Max Pemberton has written an engaging account of his first year as a junior doctor, which I enjoyed reading, but there's something all too familiar about the trials and tribulations he runs through here. Any casual viewer of medical dramas such as "Casualty", "Holby City" , "Cardiac Arrest", "Bodies", "E.R." (etc, etc, etc) will be aware that junior doctors are overworked, underpaid, put under pressure by superiors, and often feel that they are out of their depth. Similarly, the idea that hospitals are being overrun with bureaucracy, paperwork, targets, league tables (etc, etc, etc) is nothing new.

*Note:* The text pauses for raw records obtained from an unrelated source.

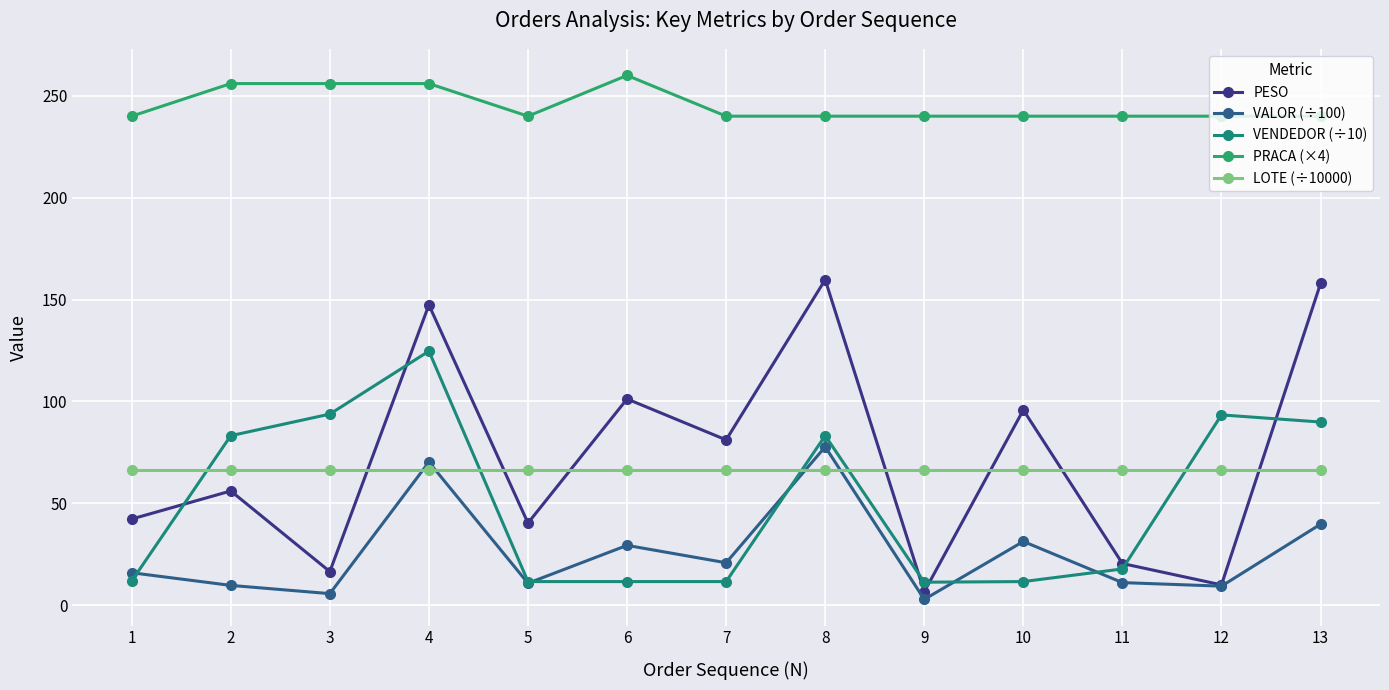

What is the average value of the LOTE (÷10000) series?

66.1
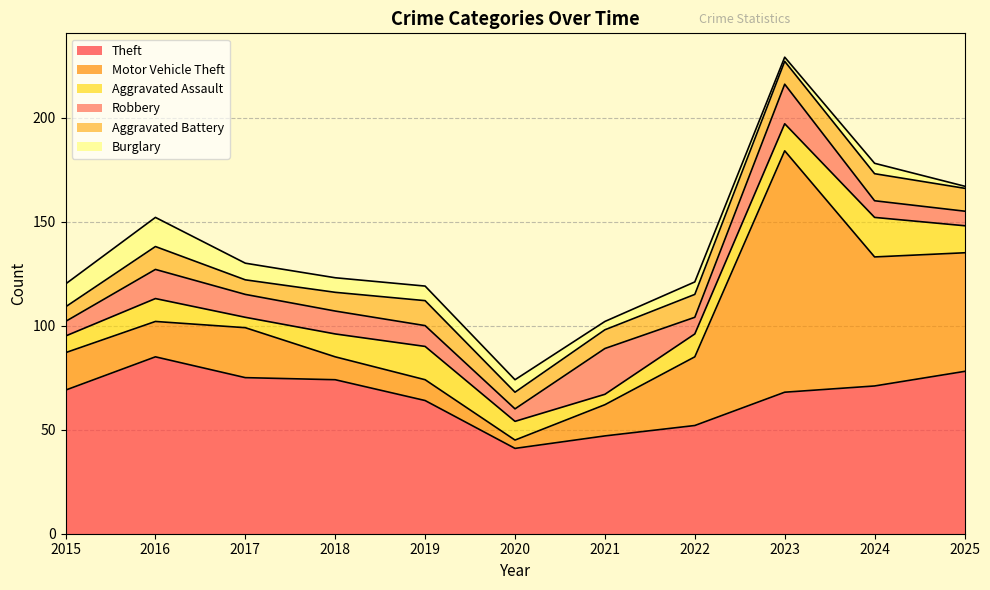

Which series has the widest spread of values?

Motor Vehicle Theft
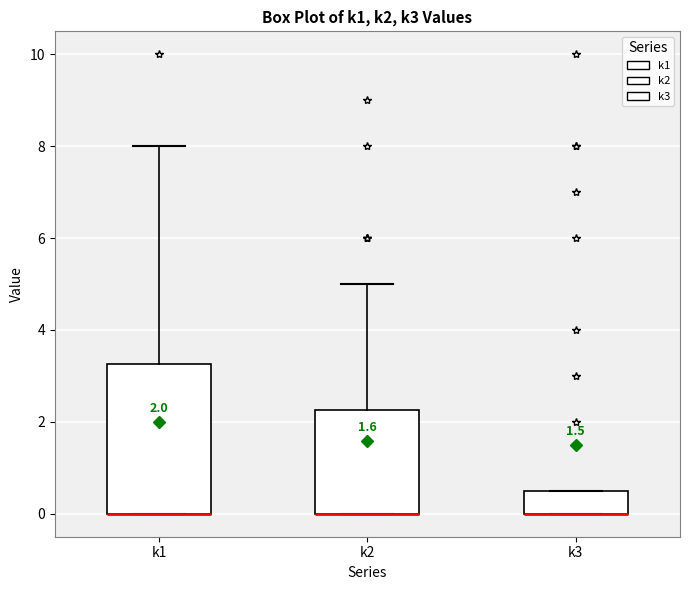

Which box is the tallest, from its lower edge to its upper edge?

k1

Other familiar medical territory that has the crash team called, the paddles readied and the electric charge applied here includes Max losing heart and beginning to consider other career choices (a dilemma resolved in predictable fashion); family members who complain the young doctor has lost weight and needs to be fed up, etc; nurses being under-appreciated; junior doctors making mistakes (though none that are actually that bad); a senior doctor who is a ladies man and works his way through the younger, impressionable female doctors; X-rays, blood tests, brain scans etc being very difficult to obtain unless special favours can magically be called in by nurses and administration staff who manage to fix things for our hero and earn his eternal gratitude; and an impassioned defence of the NHS. It is all very readable, and I have no doubt that it is all very accurate, but this book is not ground-breaking, and does not take any risks in its depiction of a junior doctor's first year.

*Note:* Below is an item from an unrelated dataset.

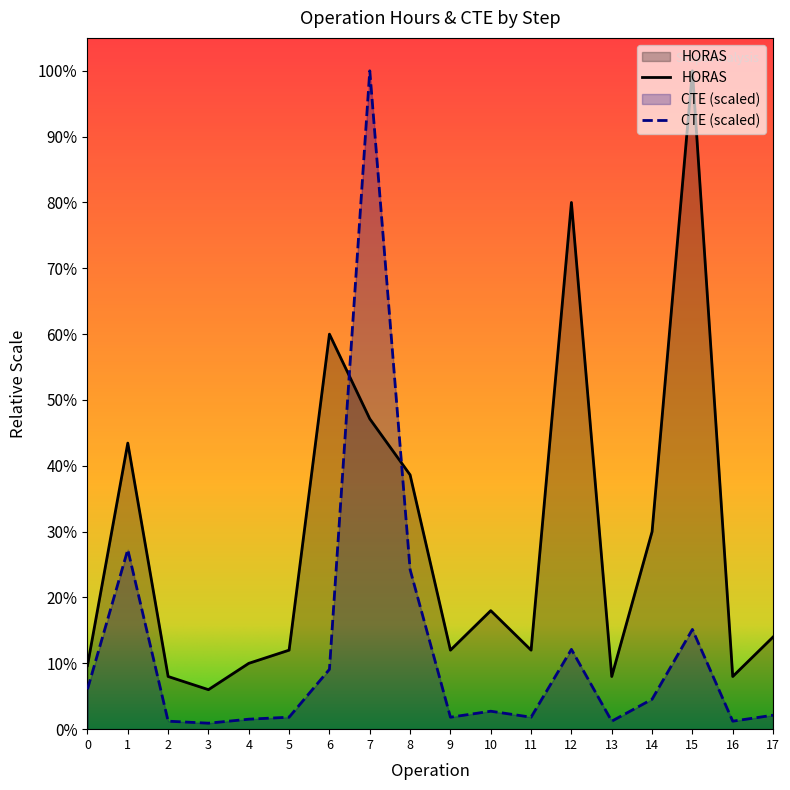

Which series has the largest total across all categories?

HORAS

Max is a very likeable narrator, and his writing style is gently amusing, if not as hilarious as some of the cover blurb promises the reader. I am greatly reassured that there are doctors out there with his professional, caring and conscientious attitude. However, he's altogether just too nice, and the path of a junior doctor already so well-trodden in books, TV, cinema, newspapers and so on and so forth, for this gentle, familiar account to have any real bite, or lasting impact on the reader.